An examination of this third defense discloses a claim for rescission of the contract because of the breach of the warranties and a claim for damages, both being alleged in the same defense. The defendant has a right to one or the other, and cannot, in my opinion, allege both of these inconsistent remedies, one being based on an affirmance and the other on a disaffirmance of the contract, in the same defense. The defense is defectively pleaded for that reason. The facts set forth, if properly pleaded, might be urged as a defense to the note, because it is alleged that the plaintiff had knowledge of the warranties before it took the note after maturity. The question of the good faith of the plaintiff would then be involved. ( Security Bank Trust Co. v. Dery, 194 A.D. 572.)
I fail to see, however, how the allegations of the defense can be pleaded as a counterclaim against the plaintiff along with the Iron Fireman of New York, Inc., and the Iron Fireman Automatic Stoker Corporation sought to be impleaded. There is no allegation in this defense that the plaintiff was the assignee of the contract of sale or had assumed in any way the obligations of the seller of the coal burners, the Iron Fireman Stoker Corporation. Section 271 of the Civil Practice Act, under which the counterclaim in question is sought to be upheld, applies solely to the situation where a counterclaim raises questions between the defendant and the plaintiff along with other persons. There is nothing in common with respect to the alleged counterclaim, so far as the facts pleaded show, between the plaintiff here and the Iron Fireman of New York, Inc., and its predecessor, the Iron Fireman Automatic Stoker Corporation. The defendant may have a counterclaim against the last-mentioned parties for breach of warranty, but there is nothing to show that this counterclaim is also valid against the plaintiff.
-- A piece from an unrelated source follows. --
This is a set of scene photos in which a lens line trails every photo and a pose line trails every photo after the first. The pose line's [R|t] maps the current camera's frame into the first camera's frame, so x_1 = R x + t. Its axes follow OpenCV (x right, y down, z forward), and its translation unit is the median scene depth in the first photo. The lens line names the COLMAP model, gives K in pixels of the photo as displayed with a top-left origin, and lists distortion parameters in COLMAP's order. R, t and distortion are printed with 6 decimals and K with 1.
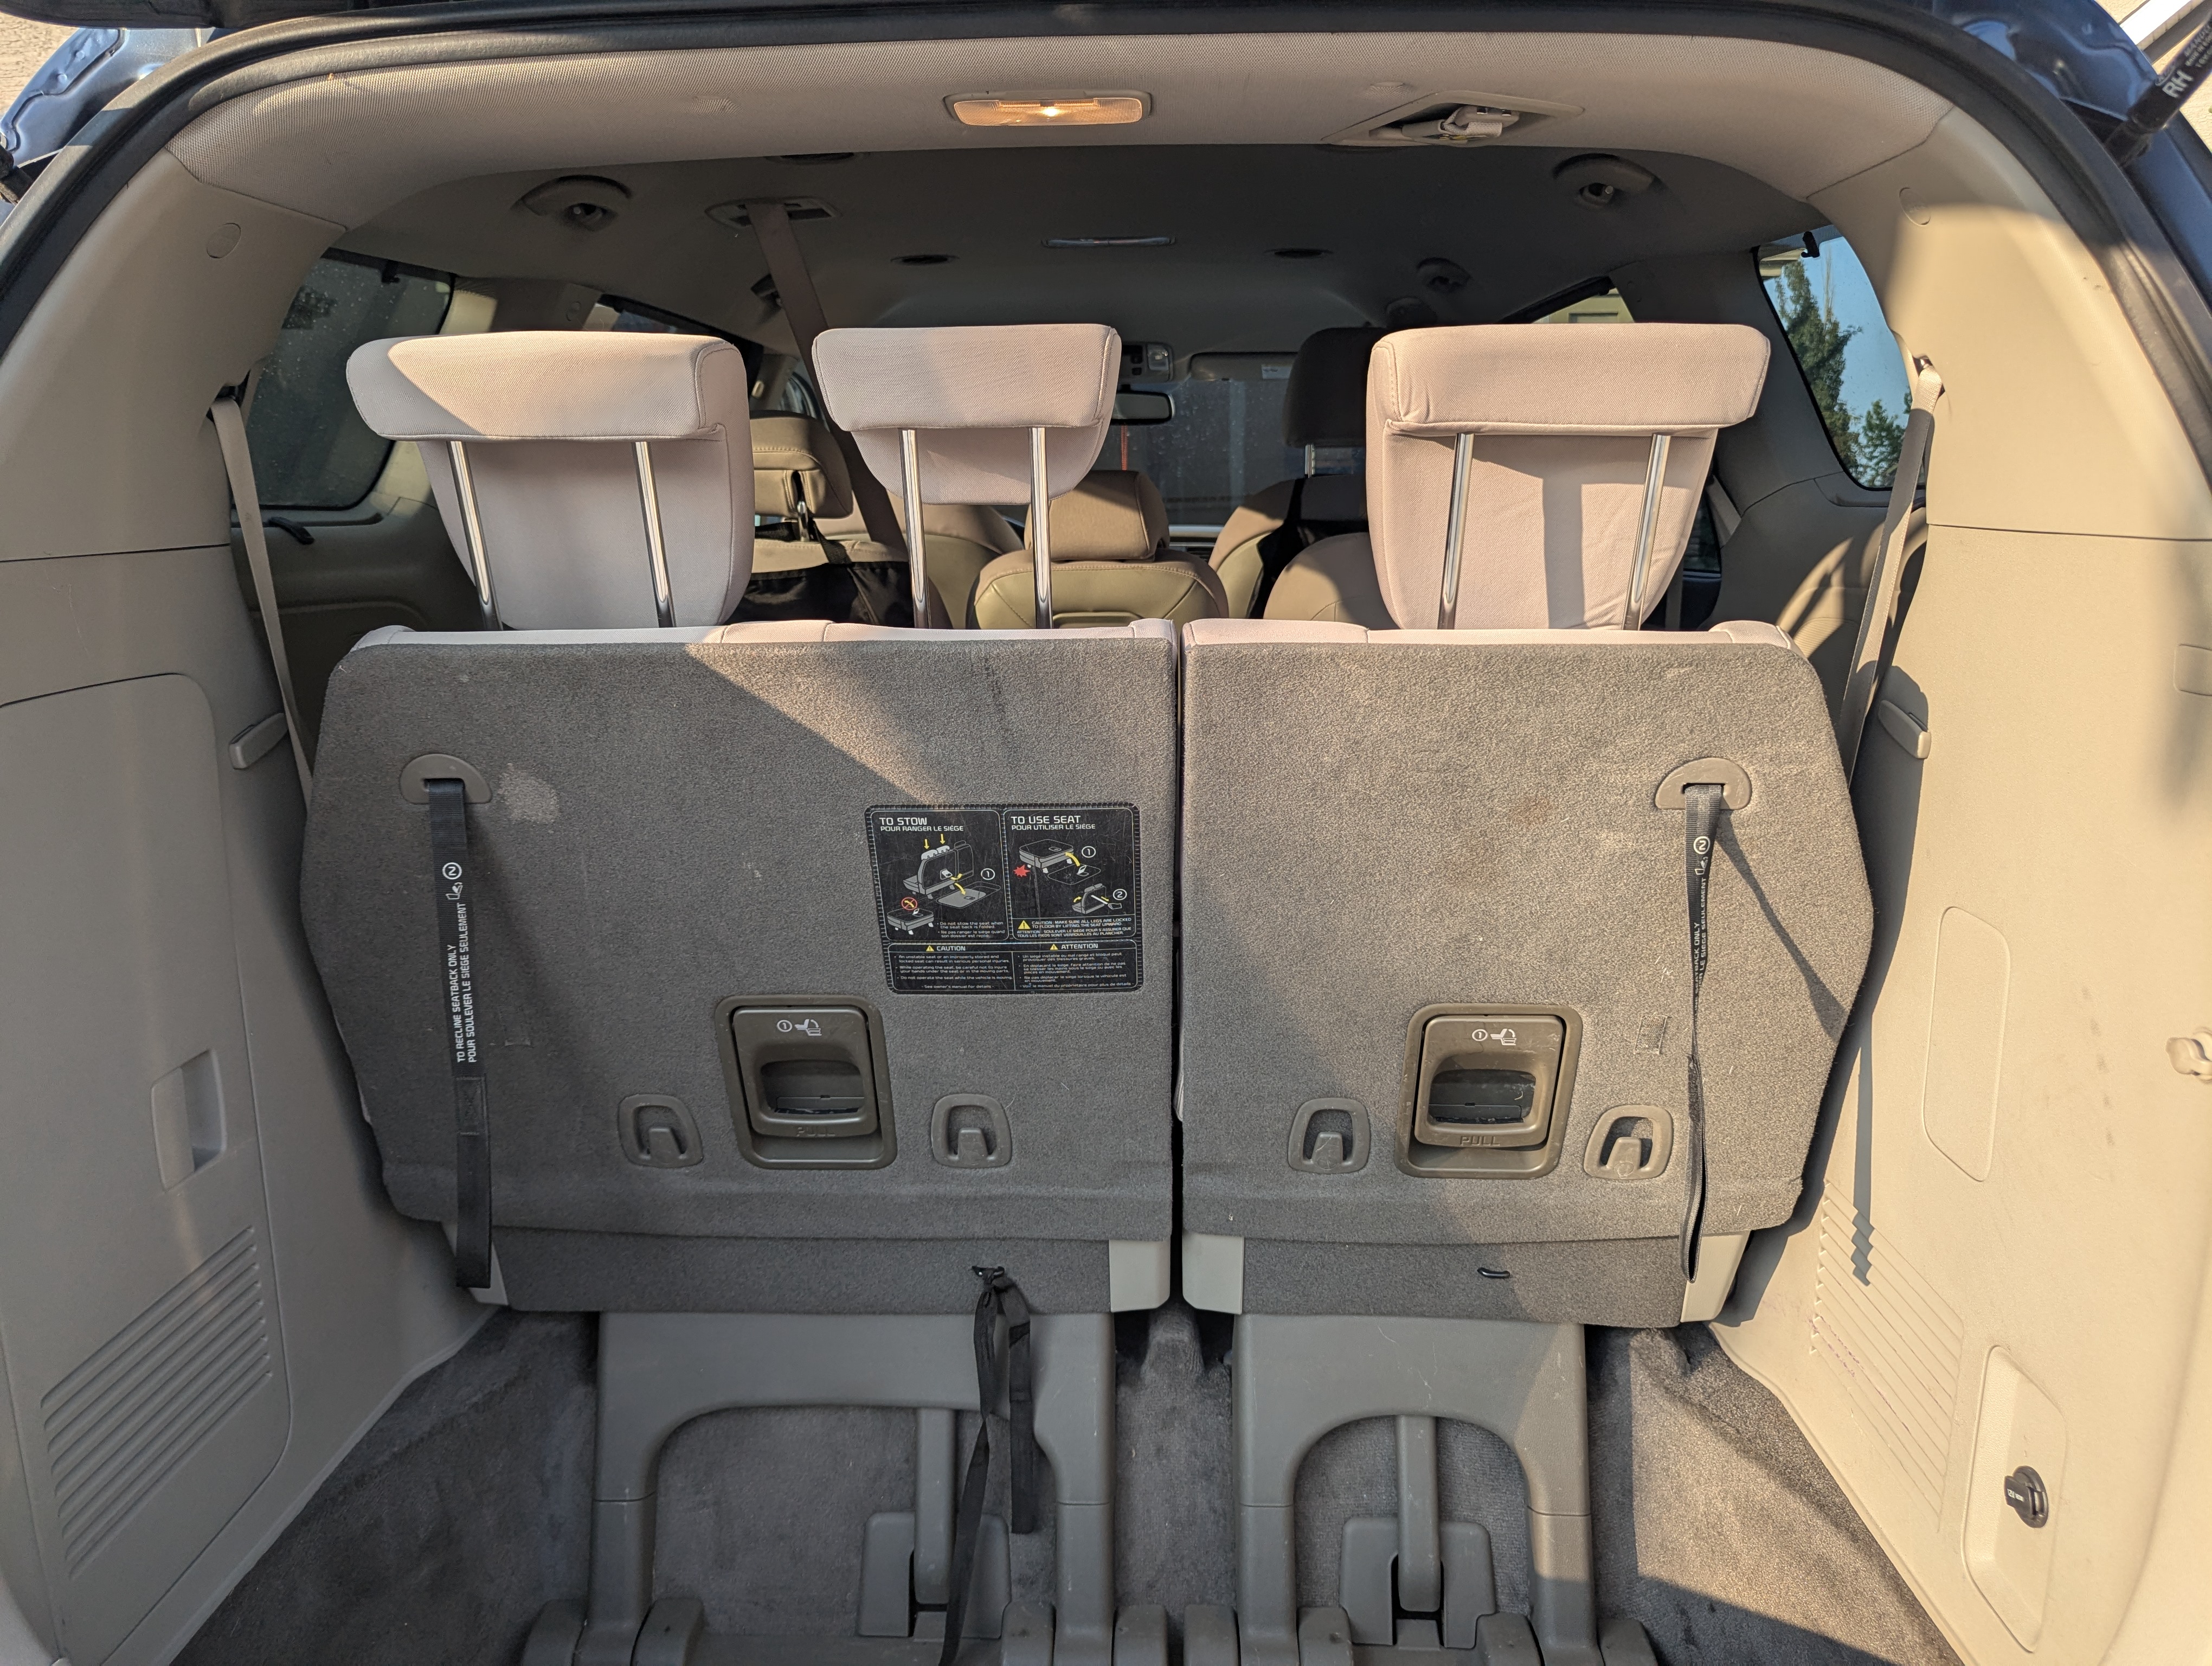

The cases construing section 271 of the Civil Practice Act are unanimous in holding that to invoke the section a defendant must state facts which show that it has a valid counterclaim against the plaintiff in the action as well as against the defendant sought to be brought in. ( Williams v. Tompkins, Inc., 208 A.D. 574; Kelvin Engineering Co. v. Knott, 212 id. 413; Youngman v. New York Indemnity Co., 120 Misc. 687; Citizens Trust Co. of Utica v. Zoller, 121 id. 451; Zauderer v. Market Street Long Beach Realty Corporation, 128 id. 364; affd., 221 A.D. 760.) The defendant sought to be impleaded has the right to move to strike out the counterclaim as improperly attempting to bring in the moving party. ( Williams v. Tompkins, Inc., supra; Kelvin Engineering Co. v. Knott, supra.)
For the reasons stated, the third separate defense, also pleaded as a counterclaim, is striken from the answer, with leave to the defendant to serve an amended answer in six days after the service of an order to be entered herein, with notice of entry thereof, and on payment of ten dollars costs. Order filed.